7. The AKEP regulations, adopted pursuant to Law No. 9918 of May 19, 2008, “On Electronic Communications in the Republic of Albania,” as amended, shall remain in force until the issuance of the respective decisions in accordance with this law.
8. The sub-legislative acts adopted for the implementation of Law No. 9918, dated 19.Sub-legislative acts adopted in implementation of Law No. 9918, dated 19.2.2008, “On Electronic Communications in the Republic of Albania,” as amended, shall remain in force even after the entry into force of this law, provided they do not conflict with its provisions, until sub-legislative acts are adopted in implementation of this law.
Article 191
Regulations
1. The Council of Ministers is charged with issuing, within 6 months of the entry into force of this law, the legislative acts provided for in point 3 of Article 5, in points 1 and 4 of Article 7, in point 2 of Article 19, in points 3, 7 and 9 of Article 55, in paragraph 3 of Article 65, in paragraph 4 of Article 70, in paragraph 4 of Article 71, in paragraph 3 of Article 76, in paragraph 5 of Article 78, in paragraph 5 of Article 103, in paragraph 2 of Article 111, in paragraph 3 of Article 133, in paragraph 2 of Article 153 and in paragraph 5 of Article 174 of this Law.

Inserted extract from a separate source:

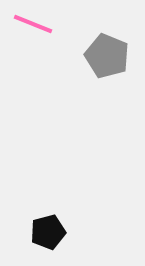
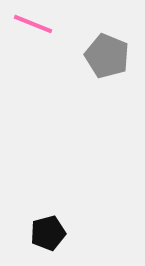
black pentagon: moved 1 px down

2. The minister responsible is charged with issuing, within six months of the entry into force of this law, the legislative act provided for in point 13 of Article 43 of this law.
3. The AKEP is tasked with issuing the legislative acts provided for in point 6 of Article 20, point 8 of Article 27, point 6 of Article 41, and point 8 of Article 46, within 1 year of the entry into force of this law. in point 1 of Article 56, in point 6 of Article 63, in point 3 of Article 64, in point 1 of Article 89, in Article 108, in point 2 of Article 128, in point 1 of Article 133, in points 13 and 16 of Article 145, in point 1 of Article 146, in subparagraph “b” of point 3 of Article 148, in point 10 of Article 157, in point 4 of Article 181, in point 7 of Article 182 and in point 1 of Article 185 of this Law.
Article 192
Cancellations
Law No. 9918 of May 19, 2008, “On Electronic Communications in the Republic of Albania,” as amended, is repealed as of the date this law enters into force.
2. The designation “Electronic Communications and Postal Authority,” in point 1 of Article 2 of Law No. 9584, dated July 17, 2006, “For salaries, allowances and structures of constitutional independent institutions and of other independent institutions established by law,” as amended, is repealed.
Article 193
Entry into force
1. Points 8 and 11 of Article 41, points 4 to 8 of Article 49, Article 50, Article 51, point 5 of Article 86, letter “c” of paragraph 6 of Article 90, paragraph 6 of Article 92, Articles 186, 187, 188, and 189 enter into force upon the accession of the Republic of Albania to the European Union.
2. This law enters into force six months after its publication in the Official Gazette.
Approved on May 30, 2024.
Proclaimed by Decree No. 227, dated June 14, 2024, of the President of the Republic of Albania, Bajram Begaj.
Source: Official Publications Center.
Wage Report
| Number. | Function | Report |
| 1 | Chairman of the Governing Board of the Electronic Communications and Postal Authority | 0,600 |
| 2 | Members of the Governing Board of the Electronic Communications and Postal Authority | 0,450 |
[1] This law has been partially aligned with:
Directive (EU) 2018/1972 of the European Parliament and of the Council of 11 December 2018 on the establishment of the European Electronic Communications Code. CELEX number 32018L1972, Official Journal of the European Union, L series, no. 321, December 17, 2018, pp. 36–214.